Your basement isn’t truly “finished” until you’ve taken measures to prevent future damage. The first step is usually to install a sump pump, which pushes excess ground water away from your house. These pumps help keep your basement dry while also protecting the foundation of your house from changes to the water table. While sumps pumps provide you with increased peace of mind, occasionally they can fail.
Here are six more things you can do to protect your home from a basement flood:
- Install a battery-powered sump pump backup. Commonly, sump pumps fail due to an electrical reason, such as a power failure, tripped circuit breaker, or a blown fuse. To ensure that your basement remains dry during a temporary power outage, install a 120-volt battery backup. It’s worth the minimal extra investment. Some systems come with an alarm that sounds whenever the battery backup is engaged.
- Install a water alarm. If you do get water in your basement, you want to know as soon as possible to minimize the damage. Water alarms detect water where it is not supposed to be and alert you. Basic ones simply make a loud sound, which is only useful if you are home to hear it. Many models will call you or even connect with your broader security system.

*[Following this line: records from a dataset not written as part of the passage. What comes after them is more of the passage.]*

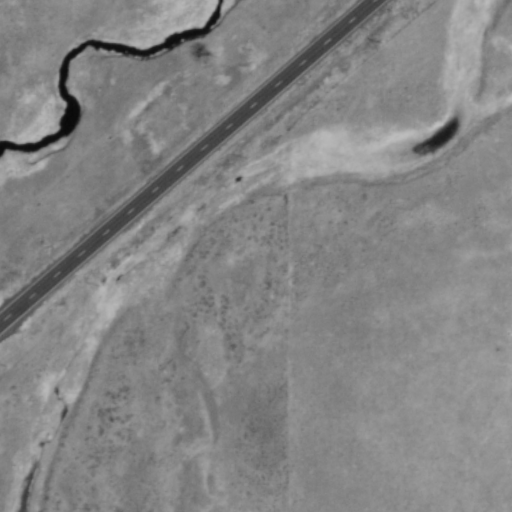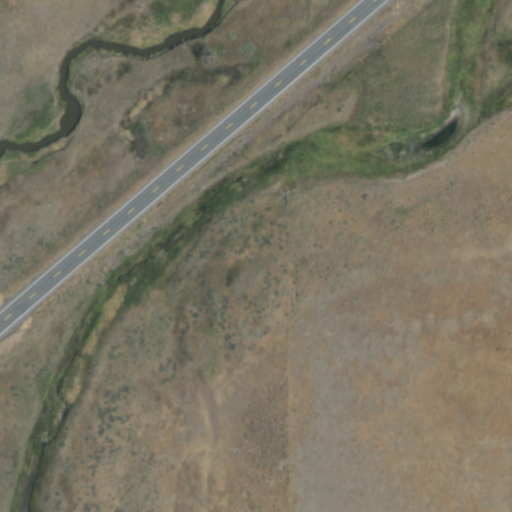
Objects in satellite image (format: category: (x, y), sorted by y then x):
road: (190, 163)
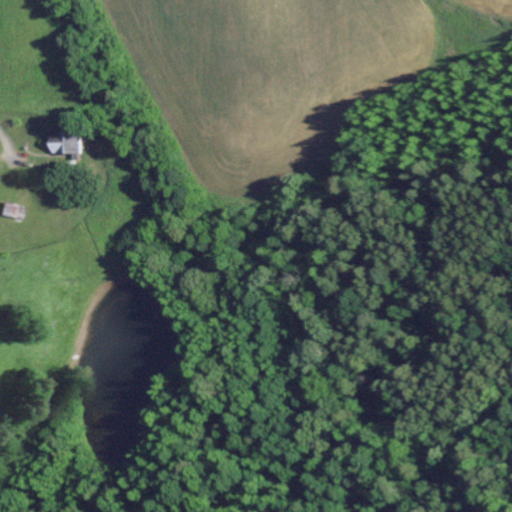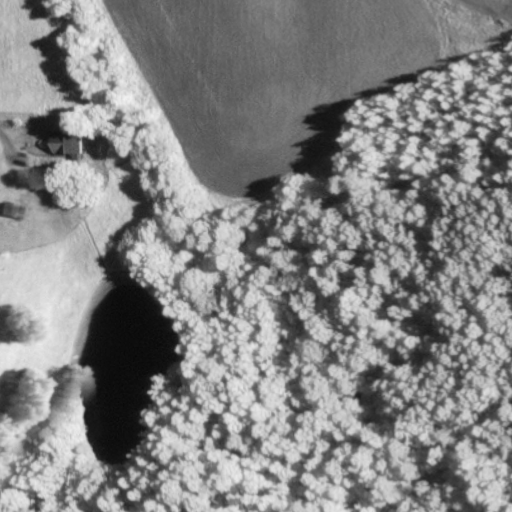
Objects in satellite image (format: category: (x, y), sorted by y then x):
building: (73, 144)
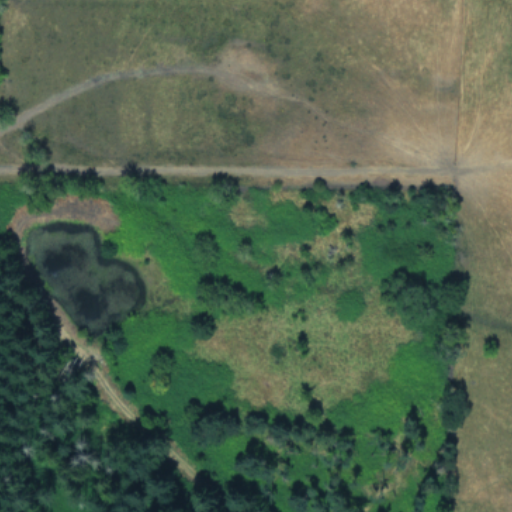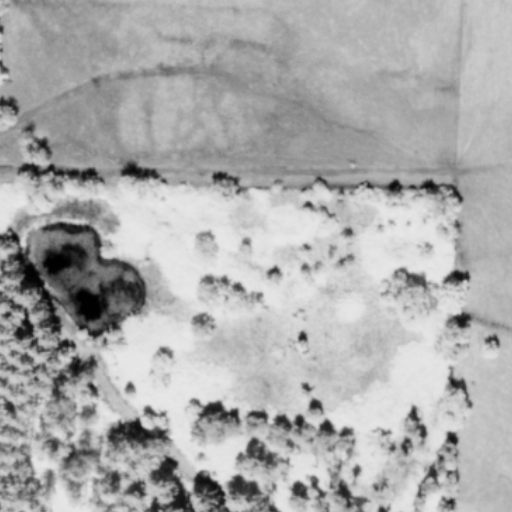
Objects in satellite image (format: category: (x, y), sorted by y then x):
crop: (296, 193)
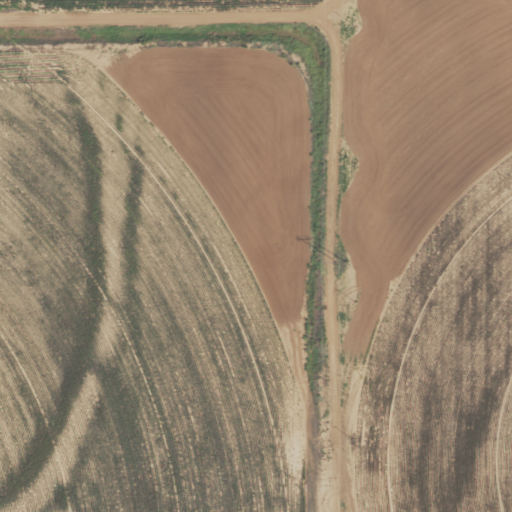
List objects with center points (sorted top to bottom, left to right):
power tower: (344, 259)
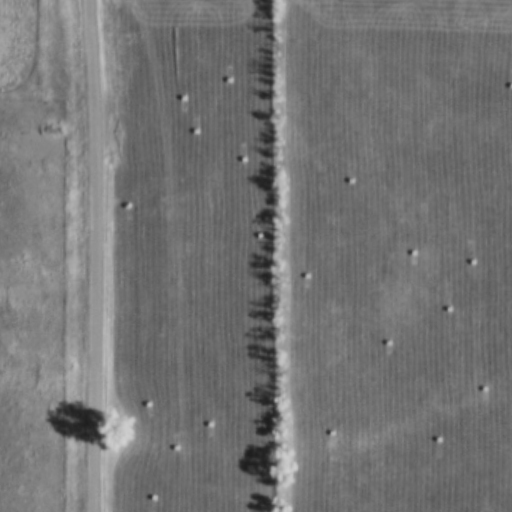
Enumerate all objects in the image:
road: (100, 255)
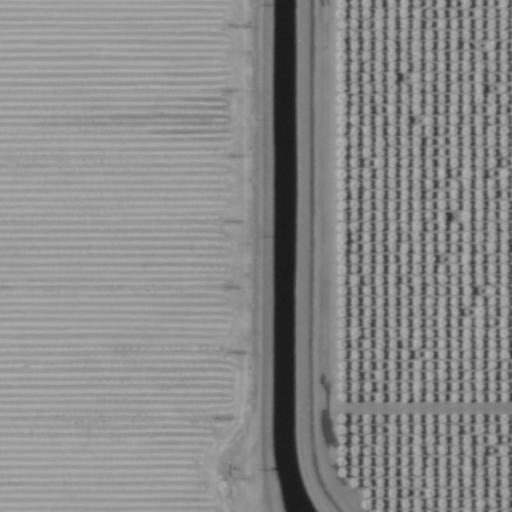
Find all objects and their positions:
building: (498, 167)
road: (239, 256)
crop: (256, 256)
road: (301, 259)
building: (497, 502)
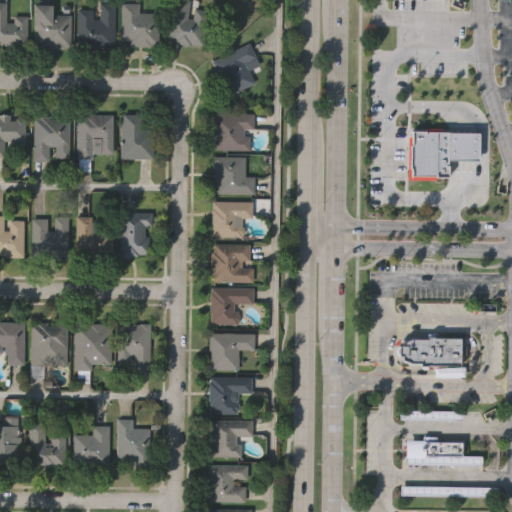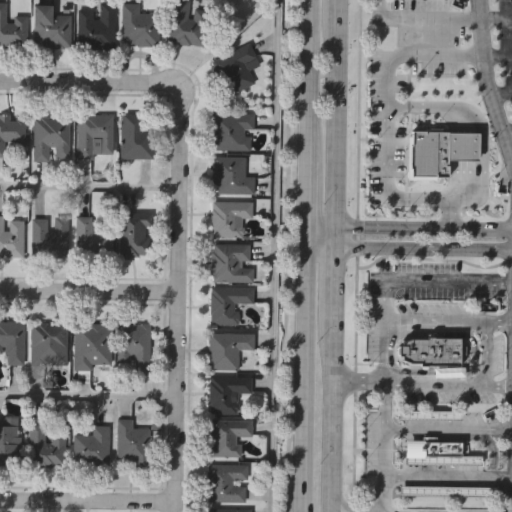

- Service your sump pump regularly. Schedule an appointment with a professional to ensure that everything is working correctly within the sump pump, the well is free of debris, and the pipes are clear. Most pumps should be replaced every 5-10 years, depending on the model.
- Inspect your sewer and septic systems. The only thing worse than water in a basement is sewage. During periods of heavy rainfall, clogged sewers and overworked septic systems can become ticking time bombs.
- Divert water away from your home. There are some things you can do to cut down on the amount of work your sump pump must do to keep your basement dry. For example, extend downspouts at least 3-6 feet away from your house, clean your gutters every spring and fall, seal cracks in your foundation, install window well covers, and ensure your yard slopes down away from your home.
- Be prepared. Despite our best efforts, most basements will experience some dampness at some point. Taking the protective measures above will successfully minimize any damage you may experience. Just in case, put valuables and electrical equipment on shelves, off the floor. Avoid expensive furniture and non-synthetic carpeting. Also, consider installing a flood drain in the floor and a dehumidifier to reduce moisture.